Dataset items
************

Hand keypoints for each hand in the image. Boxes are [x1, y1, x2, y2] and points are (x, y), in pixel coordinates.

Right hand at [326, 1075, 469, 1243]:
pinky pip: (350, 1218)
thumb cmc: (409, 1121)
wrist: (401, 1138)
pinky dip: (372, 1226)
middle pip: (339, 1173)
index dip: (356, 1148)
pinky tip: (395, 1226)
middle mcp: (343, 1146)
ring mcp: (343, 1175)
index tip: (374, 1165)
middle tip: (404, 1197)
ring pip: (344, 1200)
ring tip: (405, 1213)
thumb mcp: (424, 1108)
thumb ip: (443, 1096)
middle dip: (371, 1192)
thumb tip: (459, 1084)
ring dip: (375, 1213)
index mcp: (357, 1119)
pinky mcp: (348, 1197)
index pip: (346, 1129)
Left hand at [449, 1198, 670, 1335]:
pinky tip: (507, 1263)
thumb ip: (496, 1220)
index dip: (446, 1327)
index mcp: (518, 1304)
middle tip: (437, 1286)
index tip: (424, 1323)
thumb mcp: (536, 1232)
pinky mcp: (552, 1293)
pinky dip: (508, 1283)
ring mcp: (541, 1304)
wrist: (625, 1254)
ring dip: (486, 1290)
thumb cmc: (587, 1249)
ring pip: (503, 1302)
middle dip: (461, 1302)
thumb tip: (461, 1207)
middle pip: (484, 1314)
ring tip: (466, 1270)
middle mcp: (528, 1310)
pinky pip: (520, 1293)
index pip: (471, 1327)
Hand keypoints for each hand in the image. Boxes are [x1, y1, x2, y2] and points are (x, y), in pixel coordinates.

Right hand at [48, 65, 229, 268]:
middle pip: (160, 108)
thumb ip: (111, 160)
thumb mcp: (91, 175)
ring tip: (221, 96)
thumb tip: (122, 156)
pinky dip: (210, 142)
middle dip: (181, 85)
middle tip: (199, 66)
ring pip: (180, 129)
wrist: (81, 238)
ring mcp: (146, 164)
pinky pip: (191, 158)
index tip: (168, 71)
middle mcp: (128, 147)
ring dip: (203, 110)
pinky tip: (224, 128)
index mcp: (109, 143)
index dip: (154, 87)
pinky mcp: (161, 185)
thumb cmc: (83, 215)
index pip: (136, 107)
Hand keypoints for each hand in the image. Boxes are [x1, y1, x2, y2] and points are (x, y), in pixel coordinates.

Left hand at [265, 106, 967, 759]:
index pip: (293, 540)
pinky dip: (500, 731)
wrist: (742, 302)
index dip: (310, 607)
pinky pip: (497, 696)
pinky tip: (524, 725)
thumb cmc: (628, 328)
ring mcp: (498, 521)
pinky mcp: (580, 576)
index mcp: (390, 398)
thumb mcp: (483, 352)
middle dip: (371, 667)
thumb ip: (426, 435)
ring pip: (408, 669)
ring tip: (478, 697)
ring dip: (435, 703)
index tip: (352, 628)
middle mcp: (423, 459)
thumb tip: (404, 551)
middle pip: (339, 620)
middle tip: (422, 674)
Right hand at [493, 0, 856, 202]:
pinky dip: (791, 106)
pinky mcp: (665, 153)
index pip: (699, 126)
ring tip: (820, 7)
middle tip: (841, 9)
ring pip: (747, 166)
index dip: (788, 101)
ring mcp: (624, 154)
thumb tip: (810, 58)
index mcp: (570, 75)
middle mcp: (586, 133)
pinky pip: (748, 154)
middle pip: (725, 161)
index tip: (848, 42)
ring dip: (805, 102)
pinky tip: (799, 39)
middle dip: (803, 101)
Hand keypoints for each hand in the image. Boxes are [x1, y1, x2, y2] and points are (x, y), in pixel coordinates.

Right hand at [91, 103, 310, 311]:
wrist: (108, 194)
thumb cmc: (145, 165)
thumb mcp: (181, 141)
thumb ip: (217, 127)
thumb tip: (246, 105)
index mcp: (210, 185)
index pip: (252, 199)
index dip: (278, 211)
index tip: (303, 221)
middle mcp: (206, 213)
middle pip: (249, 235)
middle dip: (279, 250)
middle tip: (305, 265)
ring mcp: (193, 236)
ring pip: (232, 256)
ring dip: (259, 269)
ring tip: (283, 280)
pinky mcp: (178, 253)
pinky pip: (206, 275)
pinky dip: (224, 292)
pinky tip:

************

What is being asked » Taking the entries above, write out exactly the lines starting with the line containing "ring mcp: (541, 1304)" and going on through the line containing "ring mcp: (146, 164)", both included, and nothing else.

Solution to the exercise »
ring mcp: (541, 1304)
wrist: (625, 1254)
ring dip: (486, 1290)
thumb cmc: (587, 1249)
ring pip: (503, 1302)
middle dip: (461, 1302)
thumb tip: (461, 1207)
middle pip: (484, 1314)
ring tip: (466, 1270)
middle mcp: (528, 1310)
pinky pip: (520, 1293)
index pip: (471, 1327)
Hand keypoints for each hand in the image. Boxes are [x1, y1, x2, y2] and points are (x, y), in pixel coordinates.

Right hand at [48, 65, 229, 268]:
middle pip: (160, 108)
thumb ip: (111, 160)
thumb mcp: (91, 175)
ring tip: (221, 96)
thumb tip: (122, 156)
pinky dip: (210, 142)
middle dip: (181, 85)
middle tip: (199, 66)
ring pip: (180, 129)
wrist: (81, 238)
ring mcp: (146, 164)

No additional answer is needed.